|

PENDAHULUAN FAKULTAS

PENDAHULUAN FAKULTAS

Kenapa Harus Memilih FDKI?

 


Modernisasi dan liberalisasi yang kini berkembang di dalam masyarakat Indonesia, disatu sisi telah melahirkan berbagai kemajuan, namun disisi yang lain juga memunculkan berbagai problem sosial dan krisis lingkungan yang akut.
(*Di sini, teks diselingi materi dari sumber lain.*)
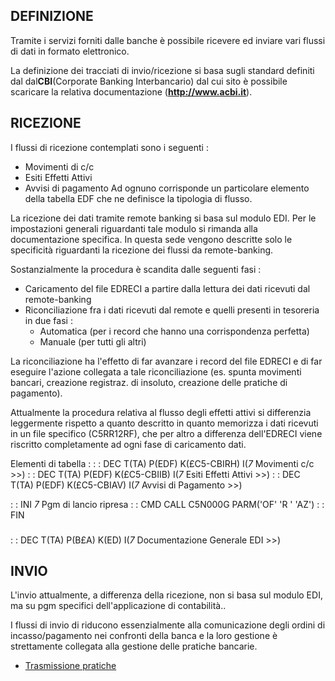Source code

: ## DEFINIZIONE

   Tramite i servizi forniti dalle banche è possibile ricevere ed inviare vari flussi di dati
   in formato elettronico.

   La definizione dei tracciati di invio/ricezione si basa sugli standard definiti dal
   dal**CBI**(Corporate Banking Interbancario) dal cui sito è possibile scaricare la
   relativa documentazione (**http://www.acbi.it**).

## RICEZIONE

   I flussi di ricezione contemplati sono i seguenti : 
   - Movimenti di c/c
   - Esiti Effetti Attivi
   - Avvisi di pagamento
   Ad ognuno corrisponde un particolare elemento della tabella EDF che ne definisce la tipologia
   di flusso.

   La ricezione dei dati tramite remote banking si basa sul modulo EDI. Per le impostazioni
   generali riguardanti tale modulo si rimanda alla documentazione specifica. In questa sede
   vengono descritte solo le specificità riguardanti la ricezione dei flussi da remote-banking.

   Sostanzialmente la procedura è scandita dalle seguenti fasi : 
   - Caricamento del file EDRECI a partire dalla lettura dei dati ricevuti dal remote-banking
   - Riconciliazione fra i dati ricevuti dal remote e quelli presenti in tesoreria in due fasi : 
     - Automatica (per i record che hanno una corrispondenza perfetta)
     - Manuale (per tutti gli altri)

   La riconciliazione ha l'effetto di far avanzare i record del file EDRECI e di far eseguire
   l'azione collegata a tale riconciliazione (es. spunta movimenti bancari, creazione registraz.
   di insoluto, creazione delle pratiche di pagamento).

   Attualmente la procedura relativa al flusso degli effetti attivi si differenzia leggermente
   rispetto a quanto descritto in quanto memorizza i dati ricevuti in un file specifico
   (C5RR12RF), che per altro a differenza dell'EDRECI viene riscritto completamente ad ogni
   fase di caricamento dati.

   Elementi di tabella : 
 :  : DEC T(TA) P(EDF) K(£C5-CBIRH) I(_7_ Movimenti c/c         >>)
 :  : DEC T(TA) P(EDF) K(£C5-CBIIB) I(_7_ Esiti Effetti Attivi  >>)
 :  : DEC T(TA) P(EDF) K(£C5-CBIAV) I(_7_ Avvisi di Pagamento   >>)

 :  : INI _7_ Pgm di lancio ripresa
 :  : CMD CALL C5N000G PARM('OF' 'R  ' 'AZ')
 :  : FIN
###
 :  : DEC T(TA) P(B£A) K(ED) I(_7_ Documentazione Generale EDI >>)

## INVIO

   L'invio attualmente, a differenza della ricezione, non si basa sul modulo EDI,
   ma su pgm specifici dell'applicazione di contabilità..

   I flussi di invio di riducono essenzialmente alla comunicazione degli ordini
   di incasso/pagamento nei confronti della banca e la loro gestione è strettamente
   collegata alla gestione delle pratiche bancarie.

- [Trasmissione pratiche](Sorgenti/MB/DOC/C5D010_N)

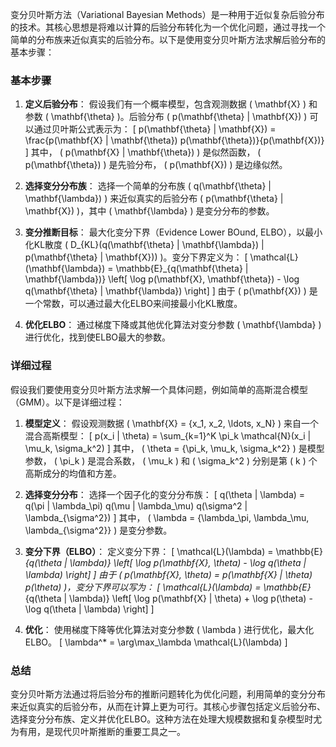 变分贝叶斯方法（Variational Bayesian Methods）是一种用于近似复杂后验分布的技术。其核心思想是将难以计算的后验分布转化为一个优化问题，通过寻找一个简单的分布族来近似真实的后验分布。以下是使用变分贝叶斯方法求解后验分布的基本步骤：

### 基本步骤

1. **定义后验分布**：
   假设我们有一个概率模型，包含观测数据 \( \mathbf{X} \) 和参数 \( \mathbf{\theta} \)。后验分布 \( p(\mathbf{\theta} | \mathbf{X}) \) 可以通过贝叶斯公式表示为：
   \[
   p(\mathbf{\theta} | \mathbf{X}) = \frac{p(\mathbf{X} | \mathbf{\theta}) p(\mathbf{\theta})}{p(\mathbf{X})}
   \]
   其中， \( p(\mathbf{X} | \mathbf{\theta}) \) 是似然函数， \( p(\mathbf{\theta}) \) 是先验分布， \( p(\mathbf{X}) \) 是边缘似然。

2. **选择变分分布族**：
   选择一个简单的分布族 \( q(\mathbf{\theta} | \mathbf{\lambda}) \) 来近似真实的后验分布 \( p(\mathbf{\theta} | \mathbf{X}) \)，其中 \( \mathbf{\lambda} \) 是变分分布的参数。

3. **变分推断目标**：
   最大化变分下界（Evidence Lower BOund, ELBO），以最小化KL散度 \( D_{KL}(q(\mathbf{\theta} | \mathbf{\lambda}) \| p(\mathbf{\theta} | \mathbf{X})) \)。变分下界定义为：
   \[
   \mathcal{L}(\mathbf{\lambda}) = \mathbb{E}_{q(\mathbf{\theta} | \mathbf{\lambda})} \left[ \log p(\mathbf{X}, \mathbf{\theta}) - \log q(\mathbf{\theta} | \mathbf{\lambda}) \right]
   \]
   由于 \( p(\mathbf{X}) \) 是一个常数，可以通过最大化ELBO来间接最小化KL散度。

4. **优化ELBO**：
   通过梯度下降或其他优化算法对变分参数 \( \mathbf{\lambda} \) 进行优化，找到使ELBO最大的参数。

### 详细过程

假设我们要使用变分贝叶斯方法求解一个具体问题，例如简单的高斯混合模型（GMM）。以下是详细过程：

1. **模型定义**：
   假设观测数据 \( \mathbf{X} = \{x_1, x_2, \ldots, x_N\} \) 来自一个混合高斯模型：
   \[
   p(x_i | \theta) = \sum_{k=1}^K \pi_k \mathcal{N}(x_i | \mu_k, \sigma_k^2)
   \]
   其中， \( \theta = \{\pi_k, \mu_k, \sigma_k^2\} \) 是模型参数， \( \pi_k \) 是混合系数， \( \mu_k \) 和 \( \sigma_k^2 \) 分别是第 \( k \) 个高斯成分的均值和方差。

2. **选择变分分布**：
   选择一个因子化的变分分布族：
   \[
   q(\theta | \lambda) = q(\pi | \lambda_\pi) q(\mu | \lambda_\mu) q(\sigma^2 | \lambda_{\sigma^2})
   \]
   其中， \( \lambda = \{\lambda_\pi, \lambda_\mu, \lambda_{\sigma^2}\} \) 是变分参数。

3. **变分下界（ELBO）**：
   定义变分下界：
   \[
   \mathcal{L}(\lambda) = \mathbb{E}_{q(\theta | \lambda)} \left[ \log p(\mathbf{X}, \theta) - \log q(\theta | \lambda) \right]
   \]
   由于 \( p(\mathbf{X}, \theta) = p(\mathbf{X} | \theta) p(\theta) \)，变分下界可以写为：
   \[
   \mathcal{L}(\lambda) = \mathbb{E}_{q(\theta | \lambda)} \left[ \log p(\mathbf{X} | \theta) + \log p(\theta) - \log q(\theta | \lambda) \right]
   \]

4. **优化**：
   使用梯度下降等优化算法对变分参数 \( \lambda \) 进行优化，最大化ELBO。
   \[
   \lambda^* = \arg\max_\lambda \mathcal{L}(\lambda)
   \]

### 总结

变分贝叶斯方法通过将后验分布的推断问题转化为优化问题，利用简单的变分分布来近似真实的后验分布，从而在计算上更为可行。其核心步骤包括定义后验分布、选择变分分布族、定义并优化ELBO。这种方法在处理大规模数据和复杂模型时尤为有用，是现代贝叶斯推断的重要工具之一。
Sebagaimana terlihat dari potret kemiskinan, penganggurandan berbagai penyakit (pathology) sosial terus bermunculan di tengah masyarakat. Begitu juga dengan kondisi alam sebagai tempat kita tinggal dan membangun kehidupan, makin rapuh akibat sistem kerja yang serba kapitalistik dan eksploitatif. Fenomena ini tentu membutuhkan visi yang lebih humanis dan ekologis sebagaimana yang terkandung di dalam nilai keberislaman agar masyarakat tidak mengalami beban hidup yang makin rentan dan terpuruk.

 

Dalam konteks inilah Fakultas Dakwah dan Komunikasi Islam (FDKI) terus tumbuh dan bertransformasi untuk berkontribusi menjawab problema dan tantangan di atas. Dakwah secara terminologi berupa seruan kebajikan atau kemaslahatan, agar selalu relevan dan kontekstual dengan dinamika zaman, tidaklah cukup hanya sebatas doktrin sistem keyakinan (belief system) atau merasa cukup dengan dirinya sendiri, eksistensinya harus bertransformasi bersentuhandengan keilmuan lainnya agar spirit dakwah bukan berhenti pada sebatas menyerukan, lebih dari itu adalah tindakan pemberdayaan atau aksi sosial lainnya.

 

Tidak heran bila tiga prodi yang terdapat di lingkungan FDKi IAI Syarifuddin mencerminkan trend keilmuan masa depan, yakni prodi (1) Bimbingan dan Konseling Islam-BKI, (2) Manajemen Dakwah-MD dan (3) Komunikasi Penyiaran Islam-KPI. Kelima prodi ini mendidik para mahasiswa memiliki perspektif keilmuan keislaman yang berpadu atau bersentuhan dengan trend perkembangan teori sosial modern lainnya sehingga para mahasiswa memiliki pemahaman konseptual yang integratif dan inklusif dalam membaca berbagai tantangan zaman sesuai keahliannya. Para mahasiswa juga didik untuk memiliki skill profesional melalui berbagai praktek pembelajaran di bidang komunikasi media, konseling keluarga dan pengembangan masyarakat serta sistem layanan sosial lainnya, baik yang terkait dengan sistem keuangan islam ataupun pendampingan terhadap kelompok rentan.